Pyongyang issued its latest pleas for a treaty amid an easing of tensions with rival South Korea and during a visit by a top DPRK diplomat to the United States to discuss the resumption of stalled nuclear disaramament talks.

"Concluding a peace agreement may be the first step for settling the Korean issue, including denuclearisation," KCNA state news agency said in a commentary on the anniversary of the ceasefire in the 1950-53 war.

The two Koreas are still technically at war because fighting stopped with only a truce, not a treaty.

The North has for years tried to persuade the United States to agree to a peace treaty, hoping to force the withdrawal of some 30,000 American troops from the South.  

Pyongyang walked out of aid-for-denuclearisation talks in 2009 after the United Nations imposed a new round of sanctions for nuclear and missile tests. Last year, it said it wanted to rejoin the forum.

Washington and Seoul point to DPRK's revelations of a uranium enrichment programme last year as a sign it is not serious about giving up its plans to develop atomic weapons.
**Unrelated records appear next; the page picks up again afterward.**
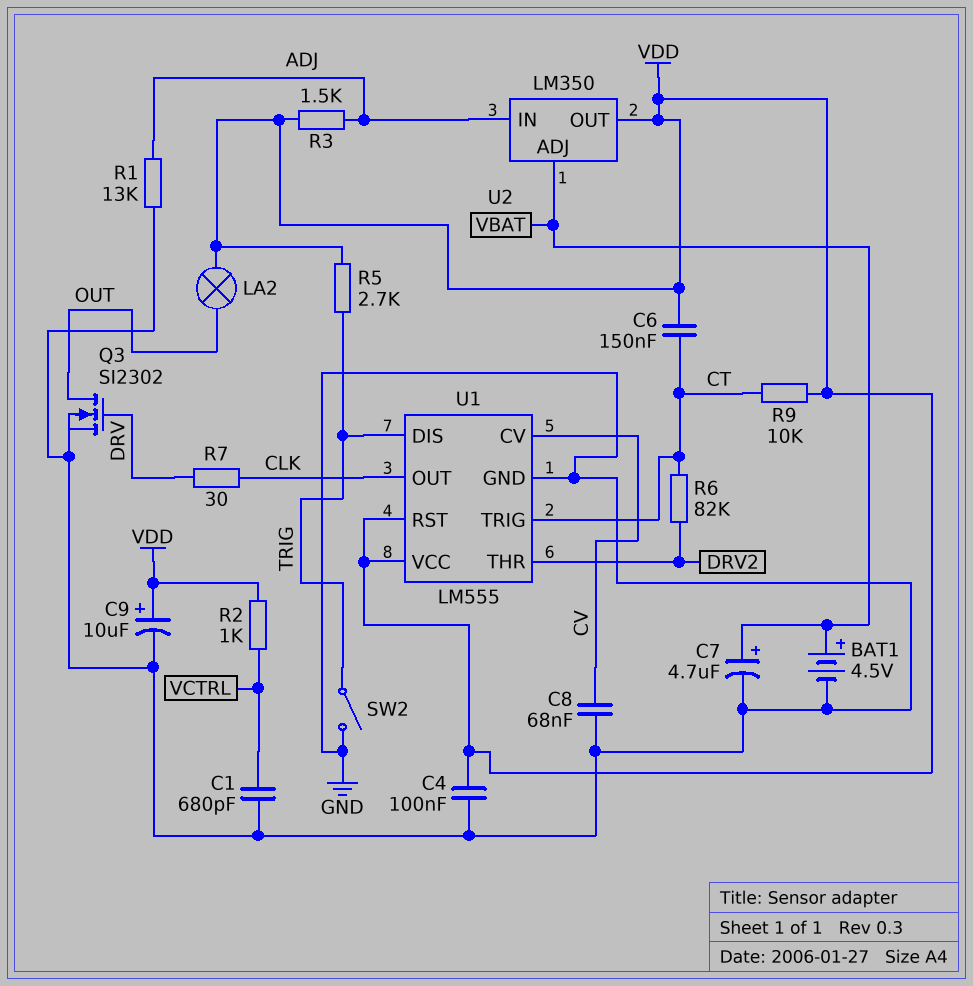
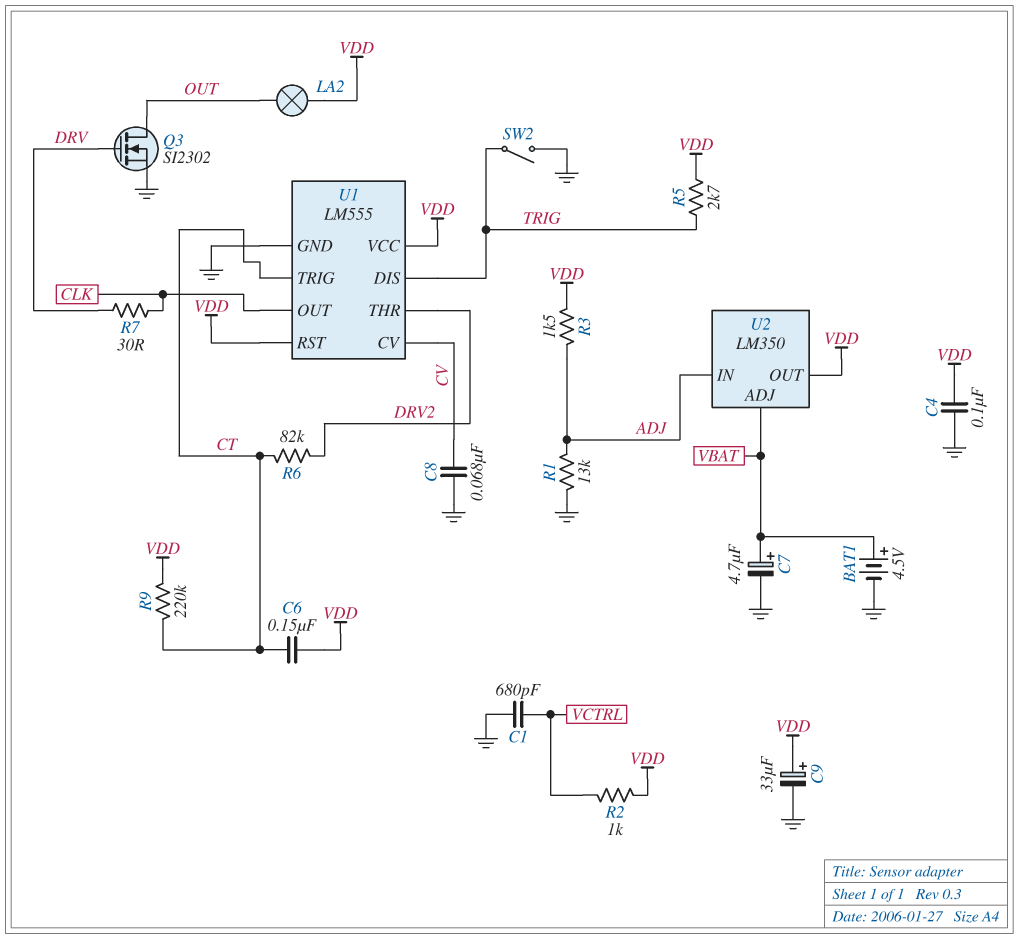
C9: 10uF (plus VDD, minus GND) -> 33uF (plus VDD, minus GND)
R9: 10k (CT, VDD) -> 220k (CT, VDD)

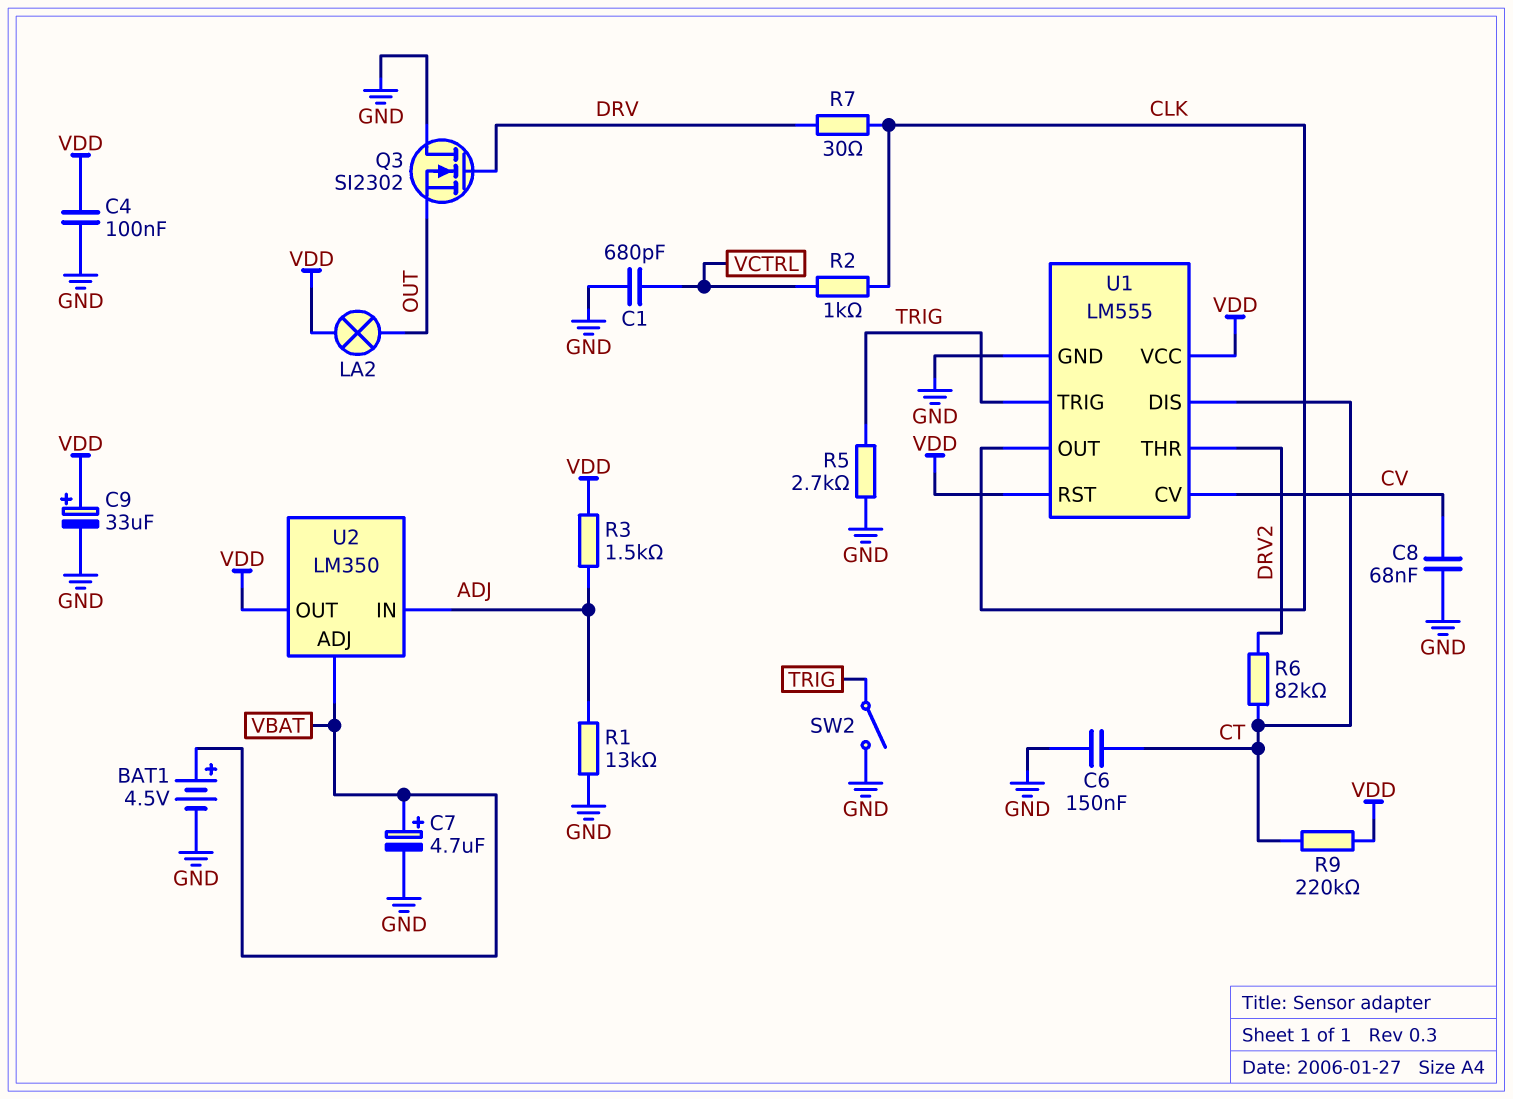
C6: 150nF (CT, VDD) -> 150nF (CT, GND)
Q3: NMOS SI2302 (G DRV, D OUT, S GND) -> NMOS SI2302 (G DRV, D GND, S OUT)
R2: 1k (VCTRL, VDD) -> 1k (CLK, VCTRL)
R5: 2.7k (TRIG, VDD) -> 2.7k (GND, TRIG)
U1 pin DIS: TRIG -> CT
U1 pin TRIG: CT -> TRIG

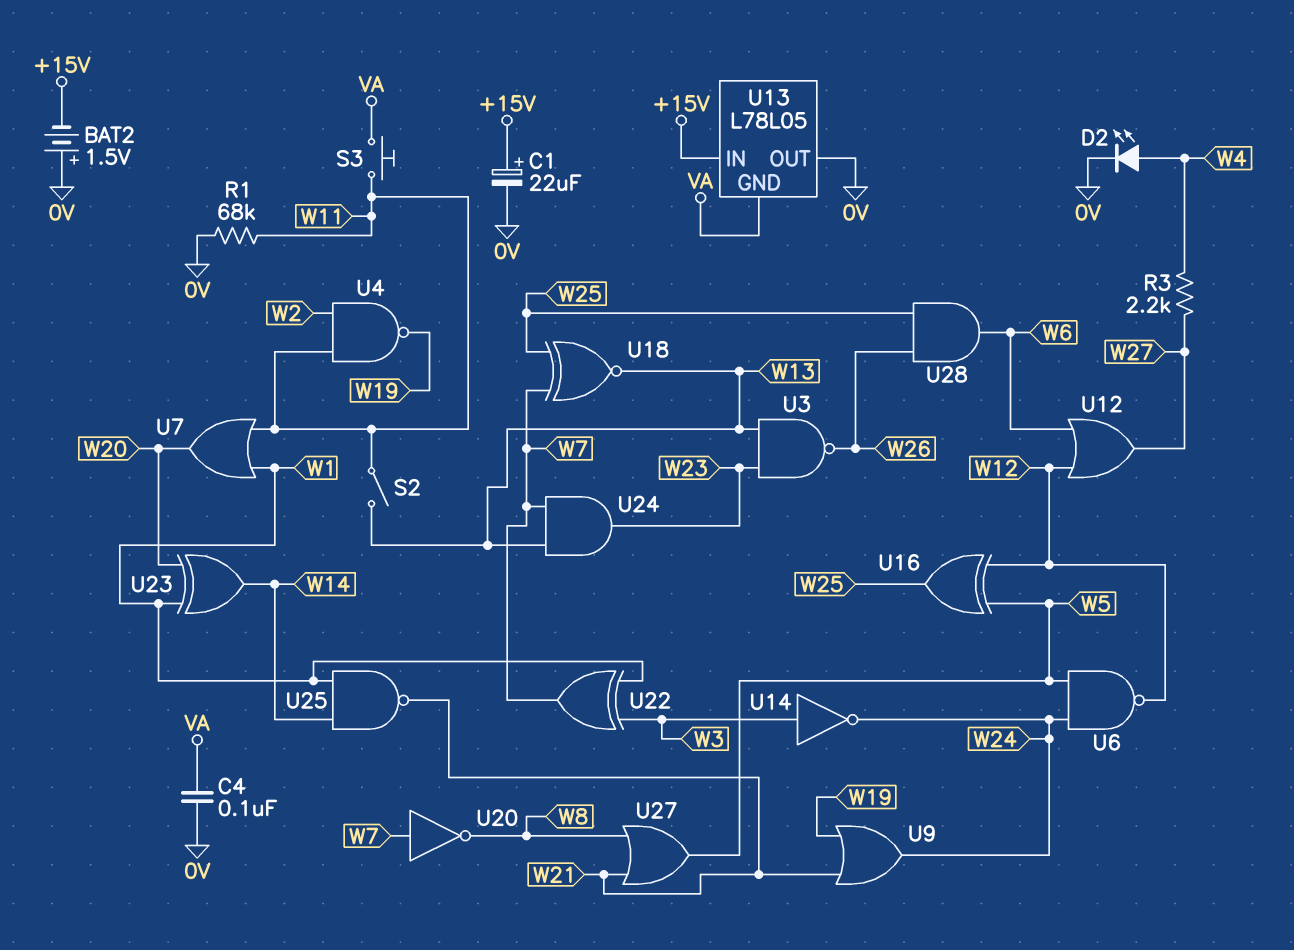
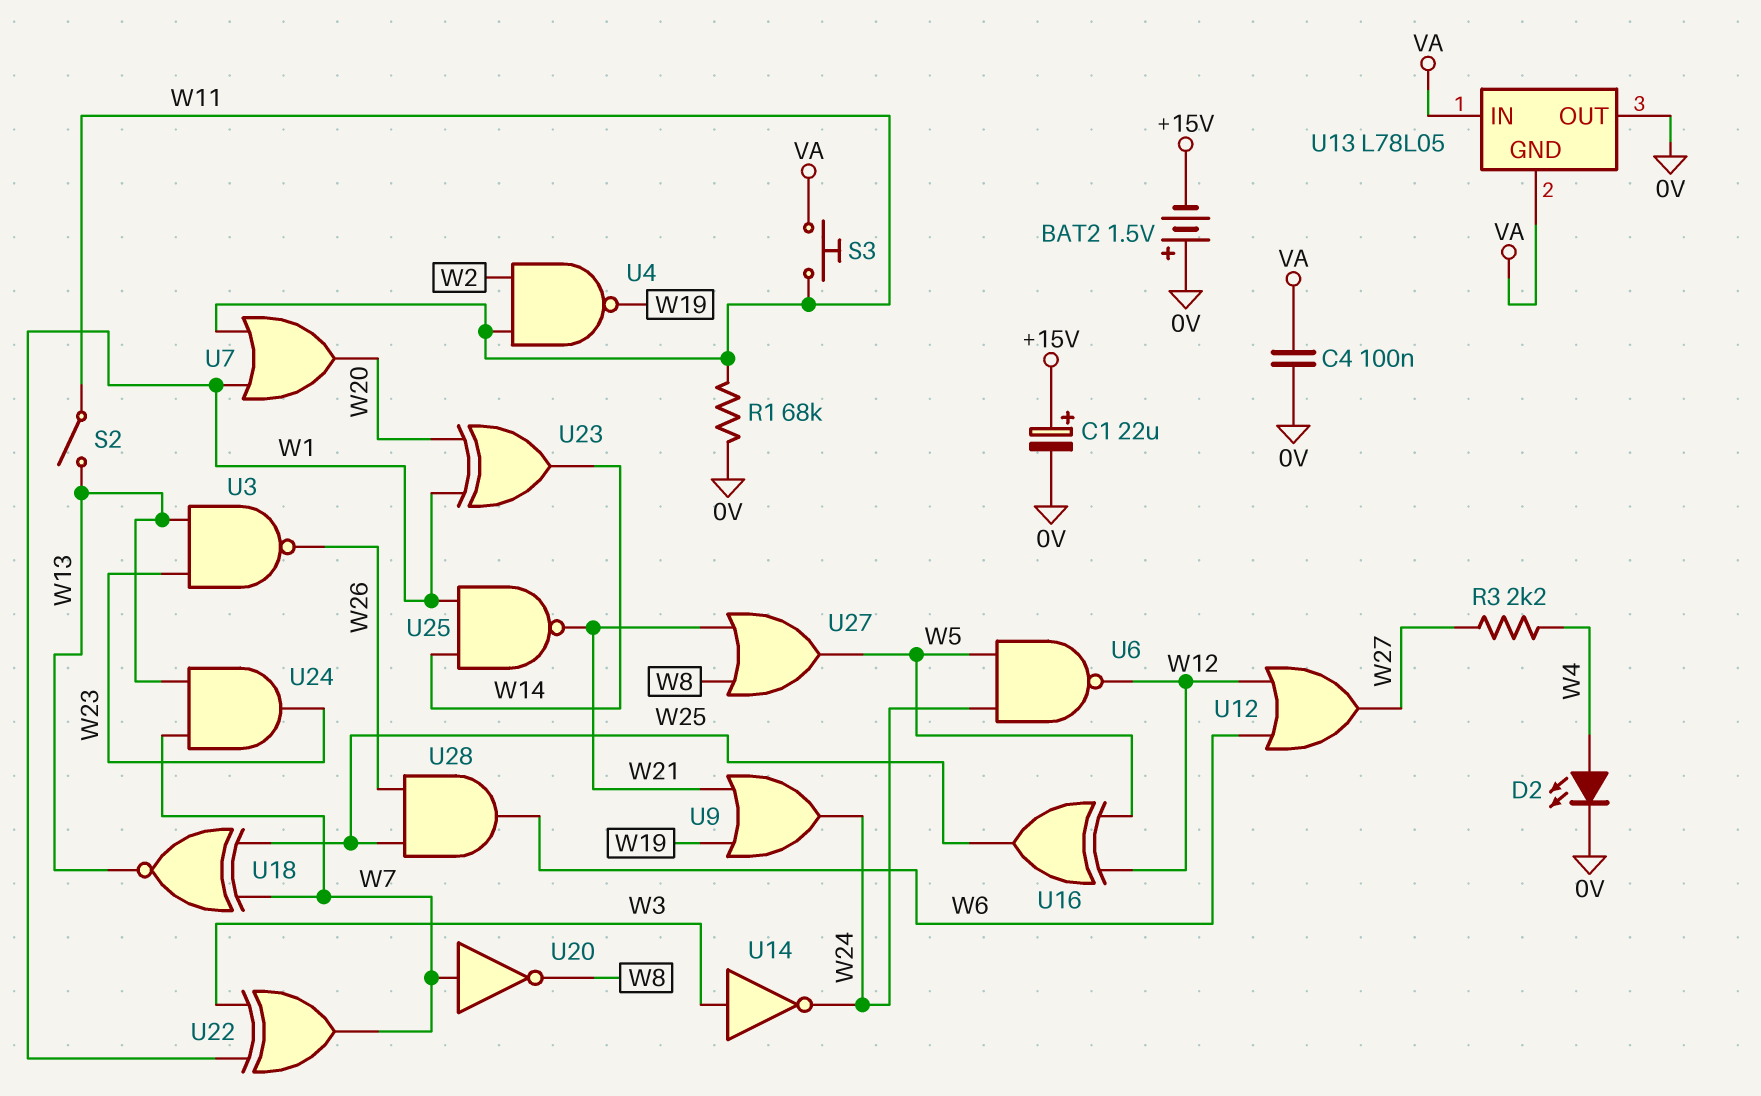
U13 pin IN: +15V -> VA

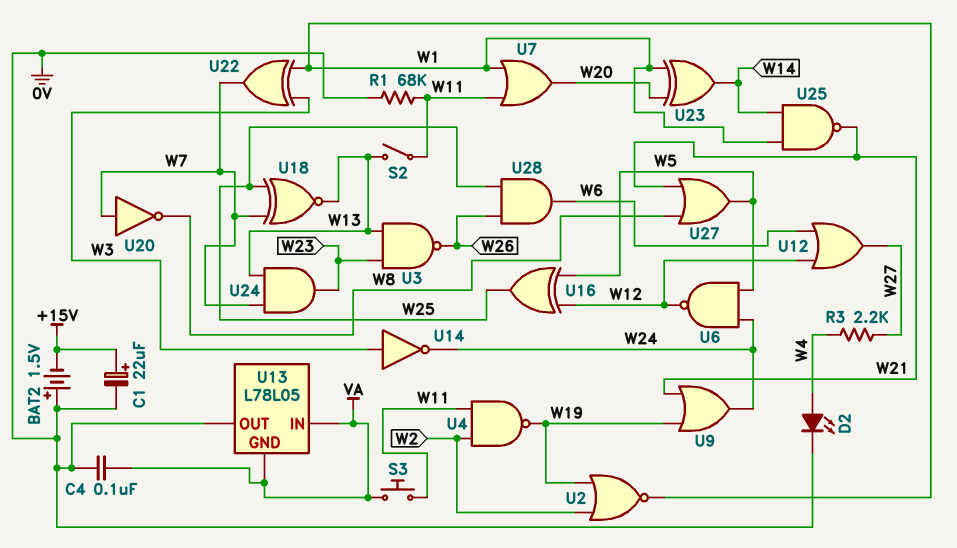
U2: none -> NOR (in W2, in W19, out W1)

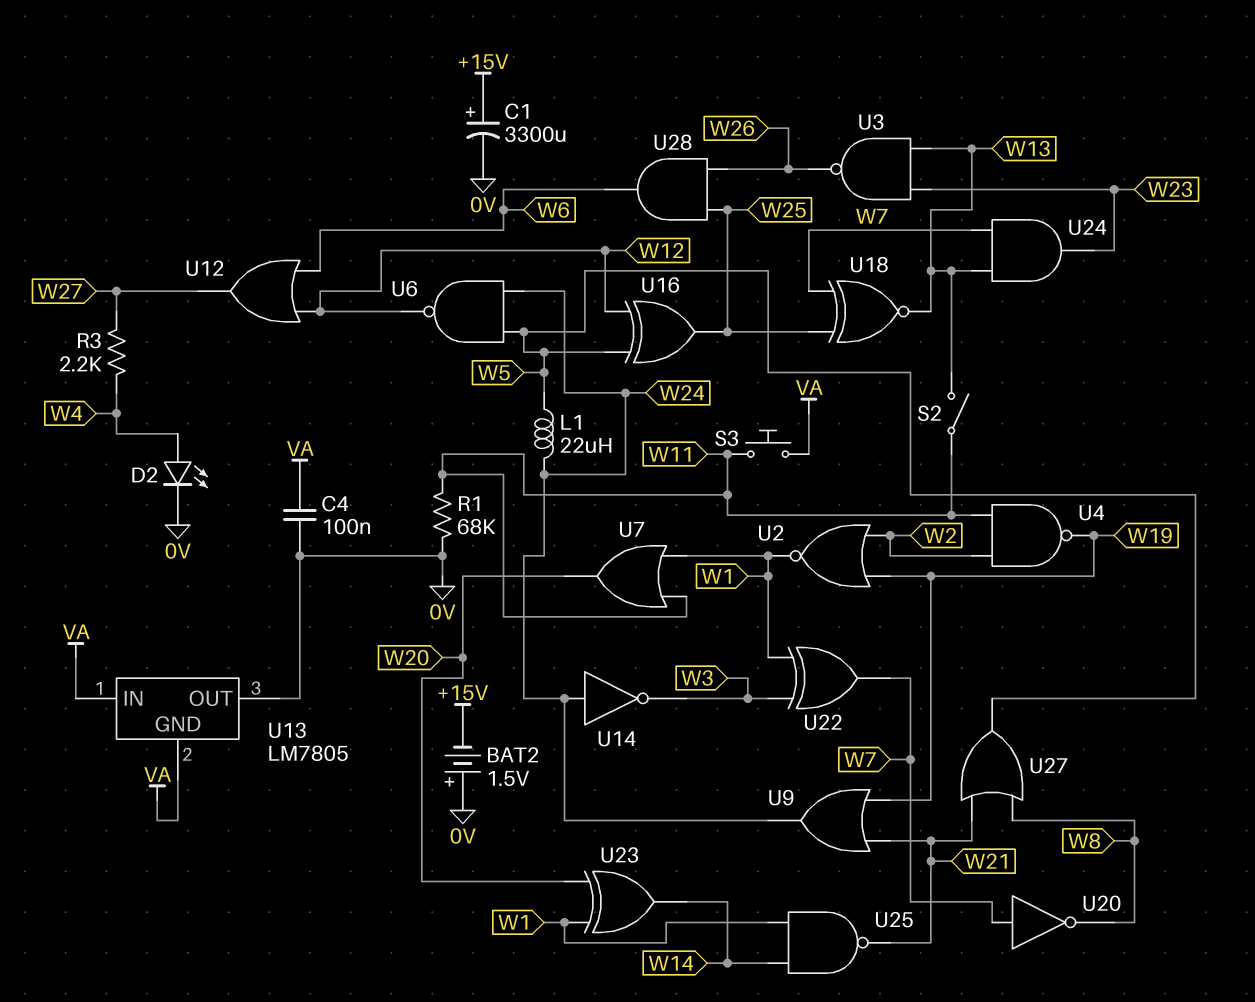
C1: 22uF (plus +15V, minus 0V) -> 3300uF (plus +15V, minus 0V)
L1: none -> 22uH (W5, W24)
U13: L78L05 -> LM7805
U14: NOT (in W3, out W24) -> NOT (in W24, out W3)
The country has twice tested plutonium-based nuclear devices.

DPRK's Vice Foreign Minister Kim Kye-gwan arrived in New York on Wednesday where is he is expected to meet Washington's envoy for Korean peninsula affairs, Stephen Bosworth.

Hopes are building that the six-party talks, which also involve China, Russia and Japan, will restart soon after the nuclear envoys and foreign ministers of the two Koreas met last week.